[[ EXCERPT TO READ, beginning ]]

Make the content of your mobile and desktop versions identical
For some webmasters it has made sense to offer different content to mobile users as they may represent a different market niche.
In these cases its time to sit down and think carefully how you can minimize these differences but still appeal to both audiences.
Remember Google will only be remembering and indexing your mobile version.
The speed focus
Implement the above and you will now have all your content on both desktop and mobile versions … but … won’t this affect the loading speed of the mobile version and knock your rankings downwards?
It could so it is time to focus on how you can reduce this. Text content itself (such as links to related stories or other products) doesn’t take long to load so having more of it isn’t going to make a major difference. Its in other areas where you can dramatically improve load speed and here they are:
- Minify html and css – which is all about stripping out the white space in your code to make the files smaller. There are some online tools for this and some coding editors like Notepad++ have it built in. If your website generates html and css files get the coding changed so the files it makes are minified.
- Cache, cache, cache – make sure your site sends messages to browsers telling them what they can remember and for how long so they don’t spend time reloading repetitive things such as your logo image.
- If you have large css scripting create specific css files for smaller screens so browsers don’t spend time loading what they don’t need. Chris at CSS Tricks has the how to tutorial.
- Move non-essential css and javascript file calls to the bottom of the page – if it isn’t needed for the initial presentation of the page move it out the way.
- Optimize your images – these can cause big drags on load time so use software such as Photoshop to make sure your image file sizes are as small as they can be without compromising quality. Photoshop Creative Cloud is only a few dollars a month or get Photoshop Elements for around $100 – both are well worth the investment for image optimizing.

[[ EXCERPT TO READ, end ]]

INSTRUCTIONS FOR THE TASK
Extract the full text of the mobile site advice and reproduce it word for word. The entries that follow were taken from a separate source.

[[ DATA, beginning ]]

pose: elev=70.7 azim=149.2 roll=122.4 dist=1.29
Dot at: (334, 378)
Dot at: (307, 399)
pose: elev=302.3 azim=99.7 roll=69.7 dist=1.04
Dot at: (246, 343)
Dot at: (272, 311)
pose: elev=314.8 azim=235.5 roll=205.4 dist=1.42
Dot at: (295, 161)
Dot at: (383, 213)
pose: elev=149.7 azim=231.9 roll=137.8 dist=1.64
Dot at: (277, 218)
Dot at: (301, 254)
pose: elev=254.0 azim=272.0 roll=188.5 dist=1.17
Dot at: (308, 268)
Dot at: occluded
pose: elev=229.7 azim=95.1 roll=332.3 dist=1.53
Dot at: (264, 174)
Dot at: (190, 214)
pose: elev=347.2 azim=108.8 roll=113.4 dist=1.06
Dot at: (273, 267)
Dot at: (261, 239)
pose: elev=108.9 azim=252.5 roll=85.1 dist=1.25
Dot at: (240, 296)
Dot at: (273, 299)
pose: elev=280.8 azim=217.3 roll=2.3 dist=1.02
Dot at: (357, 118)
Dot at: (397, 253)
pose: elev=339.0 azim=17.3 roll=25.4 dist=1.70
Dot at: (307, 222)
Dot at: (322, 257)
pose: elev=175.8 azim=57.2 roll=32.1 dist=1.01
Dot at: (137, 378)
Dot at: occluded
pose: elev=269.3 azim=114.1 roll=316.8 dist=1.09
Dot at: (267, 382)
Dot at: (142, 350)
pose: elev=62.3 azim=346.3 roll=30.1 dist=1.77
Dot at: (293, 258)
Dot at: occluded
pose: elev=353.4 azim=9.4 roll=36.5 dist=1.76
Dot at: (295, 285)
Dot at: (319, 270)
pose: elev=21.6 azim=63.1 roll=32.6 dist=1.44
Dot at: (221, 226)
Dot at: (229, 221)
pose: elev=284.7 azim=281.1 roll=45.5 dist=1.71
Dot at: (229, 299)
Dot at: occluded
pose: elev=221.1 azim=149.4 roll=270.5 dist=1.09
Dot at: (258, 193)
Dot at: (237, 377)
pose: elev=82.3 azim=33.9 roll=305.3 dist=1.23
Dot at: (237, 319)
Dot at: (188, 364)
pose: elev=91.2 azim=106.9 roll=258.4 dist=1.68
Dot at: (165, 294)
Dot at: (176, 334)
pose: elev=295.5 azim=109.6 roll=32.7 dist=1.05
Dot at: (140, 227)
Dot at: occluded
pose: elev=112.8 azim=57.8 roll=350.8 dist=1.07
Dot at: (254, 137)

[[ DATA, end ]]

OUTPUT
Make the content of your mobile and desktop versions identical
For some webmasters it has made sense to offer different content to mobile users as they may represent a different market niche.
In these cases its time to sit down and think carefully how you can minimize these differences but still appeal to both audiences.
Remember Google will only be remembering and indexing your mobile version.
The speed focus
Implement the above and you will now have all your content on both desktop and mobile versions … but … won’t this affect the loading speed of the mobile version and knock your rankings downwards?
It could so it is time to focus on how you can reduce this. Text content itself (such as links to related stories or other products) doesn’t take long to load so having more of it isn’t going to make a major difference. Its in other areas where you can dramatically improve load speed and here they are:
- Minify html and css – which is all about stripping out the white space in your code to make the files smaller. There are some online tools for this and some coding editors like Notepad++ have it built in. If your website generates html and css files get the coding changed so the files it makes are minified.
- Cache, cache, cache – make sure your site sends messages to browsers telling them what they can remember and for how long so they don’t spend time reloading repetitive things such as your logo image.
- If you have large css scripting create specific css files for smaller screens so browsers don’t spend time loading what they don’t need. Chris at CSS Tricks has the how to tutorial.
- Move non-essential css and javascript file calls to the bottom of the page – if it isn’t needed for the initial presentation of the page move it out the way.
- Optimize your images – these can cause big drags on load time so use software such as Photoshop to make sure your image file sizes are as small as they can be without compromising quality. Photoshop Creative Cloud is only a few dollars a month or get Photoshop Elements for around $100 – both are well worth the investment for image optimizing.